Ken Blackwell writes at the Christian Post.
Pell Grants, Loans Drive Up the Cost of Higher Education
With skyrocketing tuition, there is no denying that college is too expensive. My friend, Professor Richard Vedder of Ohio University, has produced a lifetime of work showing that colleges’ hefty price is directly related to students’ easy access to Federal Pell grants and student loans. Those taxpayer-subsidized funds allow universities to handsomely compensate tenured professors who rarely teach and ensure administrators at state institutions remain the highest paid public employees in America.
It doesn’t take a genius to figure out this model is unsustainable. With student loans already surpassing $1.2 trillion, this is a financial bubble ready to burst. And the failure will be another burden on taxpayers because these loans are backed by the government. That is why we must insist that public colleges and universities model their business practices after private industry, such as incentivizing schools to reduce the time it takes to graduate and to reduce budgets by outsourcing services which can be performed better and more economically by the private sector.
Privatized dorm buildings, food services, and busing contracts are some good examples of public colleges and universities contracting services to save taxpayers money. But one important outsourcing idea is under attack by the Obama administration and government bureaucrats.

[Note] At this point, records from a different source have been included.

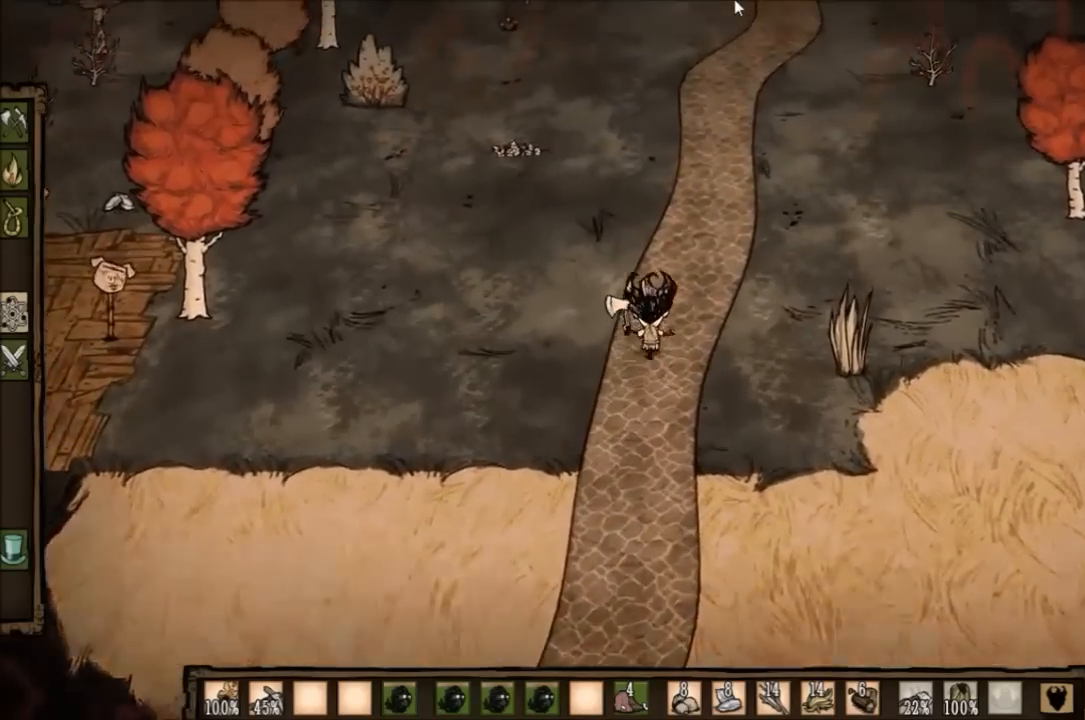
{"keys": [], "events": []}
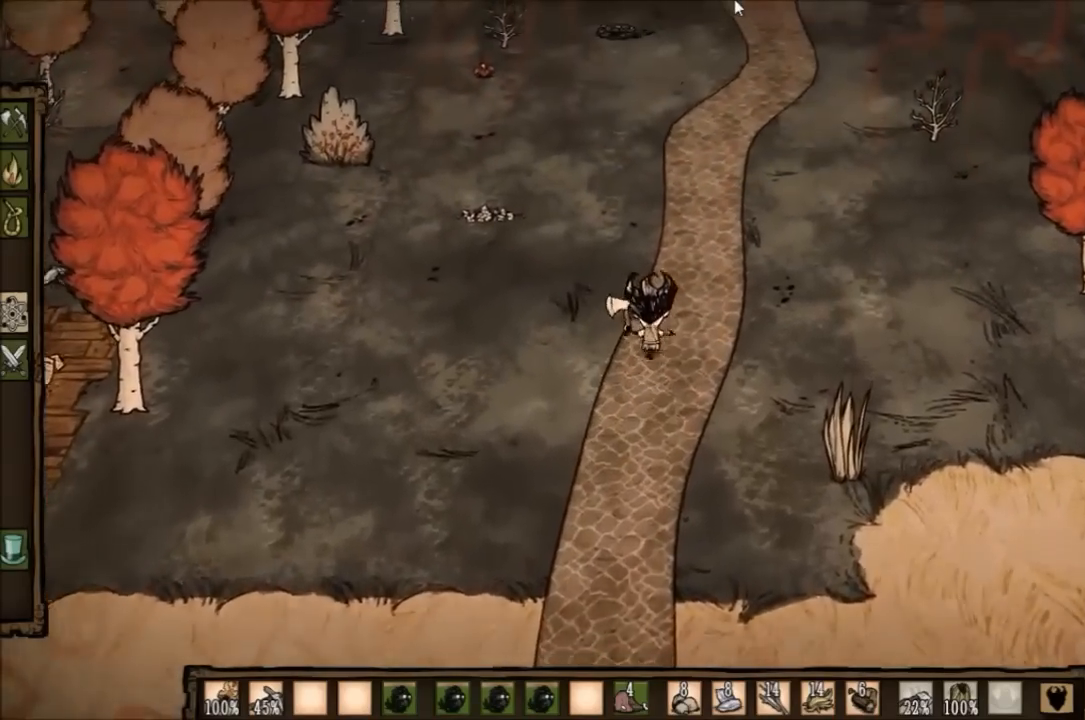
{"keys": [], "events": []}
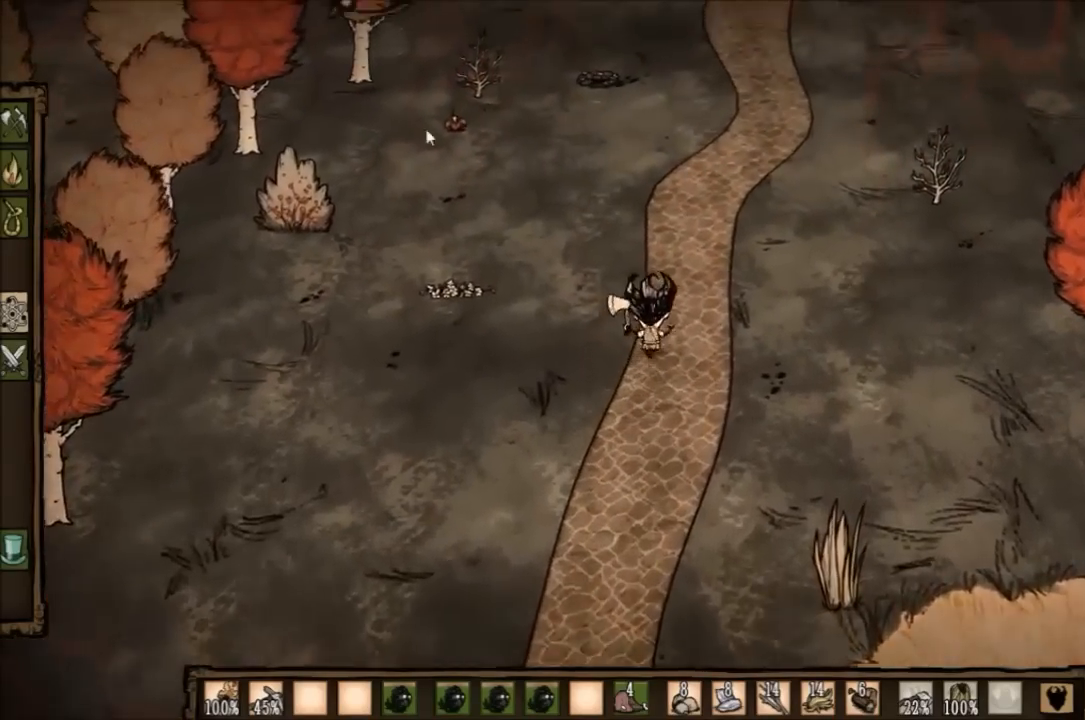
{"keys": [], "events": []}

Smart entrepreneurs have developed a model for providing all the functions of a campus bursar’s office, allowing outside institutions to handle student loans and financial aid refunds while not having to hire their own employees, which saves millions of dollars for most schools. Using the economies of scale, companies such as Higher One, which was founded by three Yale University students in 2000, offer this service to colleges and universities while quickly processing students’ refund in the form of a check, direct deposit, or prepaid debit MasterCard.